Exercícios propostos:
1. Extraia do texto sobre Mourão e a hipótese de golpe o trecho que começa em "A classe dominante" e segue até "o desastre total.", copiando-o sem alterações.
2. Prossiga o texto sobre Mourão e a hipótese de golpe a partir de sua última frase.

Texto fornecido:
Já o vice Hamilton Mourão, alternativa da burguesia para uma possível queda de Bolsonaro, apresenta a sua linha:
“Quem é que vai dar golpe? As Forças Armadas? Que que é isso, estamos no século 19? A turma não entendeu. O que existe hoje é um estresse permanente entre os poderes. Eu não falo pelas Forças Armadas, mas sou general da reserva, conheço as Forças Armadas: não vejo motivo algum para golpe”
E sobre as declarações do filho do presidente deputado:
“Me poupe. Ele é deputado, ele fala o que quiser. Assim como um deputado do PT fala o que quiser e ninguém diz que é golpe. Ele não serviu Exército. Quem vai fechar Congresso? Fora de cogitação, não existe situação para isso”
Não se trata de simplesmente confiar nas palavras de Mourão, mas compreender que ele, que conhece as Forças Armadas, analisa que hoje não há condições políticas para fazer o Exército, a Marinha e a Aeronáutica embarcarem na aventura de um golpe.
A classe dominante não tem nenhum apreço pela democracia em geral. A ofensiva internacional da burguesia tem sido de ataques às liberdades democráticas e a criminalização das lutas. A repressão brutal de seu Estado foi vista recentemente contra o movimento dos Coletes Amarelos, na França, contra a luta pela autonomia da Catalunha, na Espanha, contra as manifestações da onda revolucionária pela América Latina ano passado etc. Se a burguesia não apoia uma ditadura aberta hoje no Brasil (e esta também não é sua linha geral internacionalmente) é porque o verniz da democracia burguesa lhe convém mais neste momento, sabe que avançar em direção a um claro regime totalitário pode provocar as explosões revolucionárias que estão latentes. No Brasil, uma ditadura encabeçada por Bolsonaro então, seria o caminho para o desastre total.

Material fornecido:
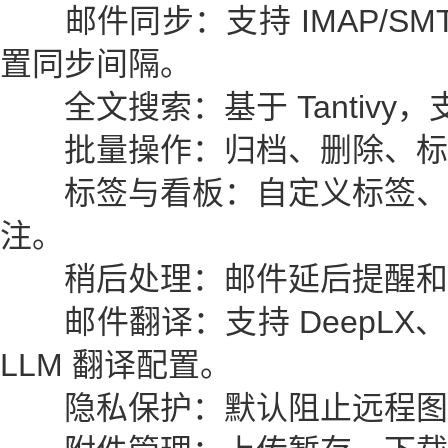
邮件同步：支持 IMAP/SM
置同步间隔。
全文搜索：基于 Tantivy
批量操作：归档、删除、标记已
标签与看板：自定义标签、
注。
稍后处理：邮件延后提醒和
邮件翻译：支持 DeepLX、
LLM 翻译配置。
隐私保护：默认阻止远程图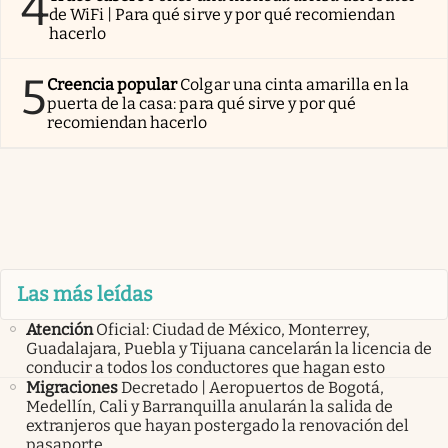
4
de WiFi | Para qué sirve y por qué recomiendan
hacerlo
5
Creencia popular
Colgar una cinta amarilla en la
puerta de la casa: para qué sirve y por qué
recomiendan hacerlo
Las más leídas
Atención
Oficial: Ciudad de México, Monterrey,
Guadalajara, Puebla y Tijuana cancelarán la licencia de
conducir a todos los conductores que hagan esto
Migraciones
Decretado | Aeropuertos de Bogotá,
Medellín, Cali y Barranquilla anularán la salida de
extranjeros que hayan postergado la renovación del
pasaporte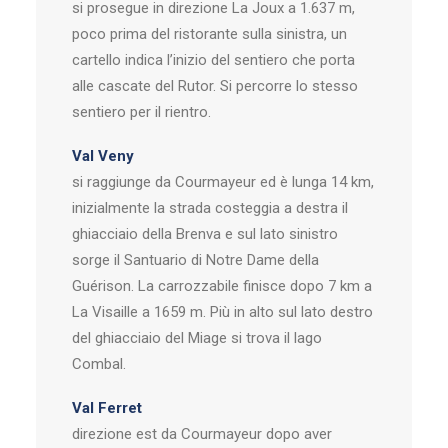
si prosegue in direzione La Joux a 1.637 m,
poco prima del ristorante sulla sinistra, un
cartello indica l’inizio del sentiero che porta
alle cascate del Rutor. Si percorre lo stesso
sentiero per il rientro.
Val Veny
si raggiunge da Courmayeur ed è lunga 14 km,
inizialmente la strada costeggia a destra il
ghiacciaio della Brenva e sul lato sinistro
sorge il Santuario di Notre Dame della
Guérison. La carrozzabile finisce dopo 7 km a
La Visaille a 1659 m. Più in alto sul lato destro
del ghiacciaio del Miage si trova il lago
Combal.
Val Ferret
direzione est da Courmayeur dopo aver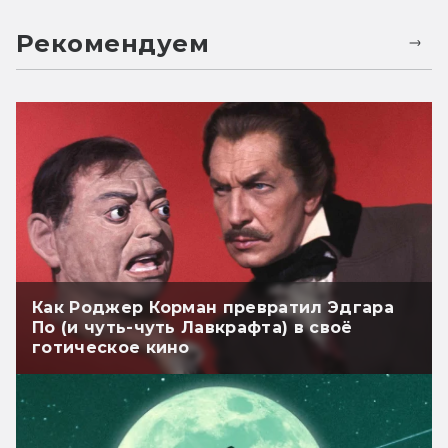
Рекомендуем
Как Роджер Корман превратил Эдгара
По (и чуть-чуть Лавкрафта) в своё
готическое кино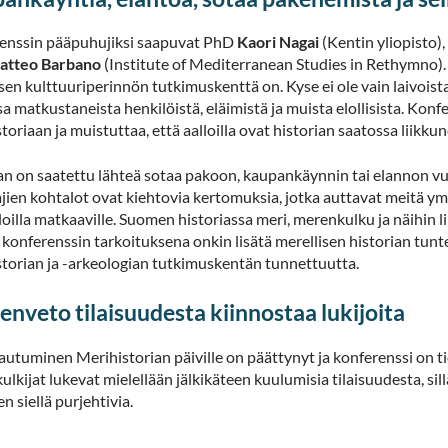
enssin pääpuhujiksi saapuvat PhD
Kaori Nagai
(Kentin yliopisto)
atteo Barbano
(Institute of Mediterranean Studies in Rethymno). H
sen kulttuuriperinnön tutkimuskenttä on. Kyse ei ole vain laivoista
a matkustaneista henkilöistä, eläimistä ja muista elollisista. Konf
toriaan ja muistuttaa, että aalloilla ovat historian saatossa liikk
n on saatettu lähteä sotaa pakoon, kaupankäynnin tai elannon vuok
jien kohtalot ovat kiehtovia kertomuksia, jotka auttavat meitä
loilla matkaaville. Suomen historiassa meri, merenkulku ja näihin lii
 konferenssin tarkoituksena onkin lisätä merellisen historian t
storian ja -arkeologian tutkimuskentän tunnettuutta.
enveto tilaisuudesta kiinnostaa lukijoita
autuminen Merihistorian päiville on päättynyt ja konferenssi on 
lkijat lukevat mielellään jälkikäteen kuulumisia tilaisuudesta, s
n siellä purjehtivia.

Respostas por tarefa:
1.
A classe dominante não tem nenhum apreço pela democracia em geral. A ofensiva internacional da burguesia tem sido de ataques às liberdades democráticas e a criminalização das lutas. A repressão brutal de seu Estado foi vista recentemente contra o movimento dos Coletes Amarelos, na França, contra a luta pela autonomia da Catalunha, na Espanha, contra as manifestações da onda revolucionária pela América Latina ano passado etc. Se a burguesia não apoia uma ditadura aberta hoje no Brasil (e esta também não é sua linha geral internacionalmente) é porque o verniz da democracia burguesa lhe convém mais neste momento, sabe que avançar em direção a um claro regime totalitário pode provocar as explosões revolucionárias que estão latentes. No Brasil, uma ditadura encabeçada por Bolsonaro então, seria o caminho para o desastre total.

2.
O que estamos vendo aqui é o conflito entre dois poderes da República, o Executivo (governo Bolsonaro) que perde cada vez mais apoio da população e da própria burguesia – que age como um animal ferido e acuado que tenta atacar pra se defender –, e o STF, o judiciário, buscando retomar o protagonismo e o papel político bonapartista que teve, principalmente a partir do chamado julgamento do “mensalão”, aprofundado com a Operação Lava Jato. E o governo, na realidade, busca uma aproximação com o Congresso Nacional e com os parlamentares do chamado “centrão” para bloquear o caminho do impeachment. À maioria dos deputados interessa, por sua vez, tanto as verbas e cargos do aparato estatal, mas também em frear a retomada da ofensiva do judiciário. Na briga entre os poderes, os comunistas não estão a favor do STF/Judiciário ou do Executivo ou do Legislativo. São todos braços do Estado capitalista para defender o regime da propriedade privada dos grandes meios de produção.
A burguesia está dividida e isto se expressa neste conflito entre os poderes e, inclusive, no interior destes poderes (entre os próprios ministros do STF há embates). A burguesia pisa em ovos, pois sabe que a situação política mundial é extremamente instável, com uma crise econômica gigantesca no colo e uma pandemia pra completar o quadro.
No Brasil e no mundo, o capitalismo já poderia ter sido superado há tempos. O que tem impedido a vitória revolucionária do proletariado é a traição dos dirigentes políticos e sindicais que dizem representar a classe trabalhadora. São os mesmos que agora propagam a suposta ameaça de fascismo e ditadura na próxima esquina, e assim tentam justificar a defesa da democracia burguesa e a colaboração de classes. A classe trabalhadora e a juventude terão que atropelar estas direções com sua mobilização independente, forjar novas direções e abrir caminho para uma nova sociedade. Isso é possível, é necessário.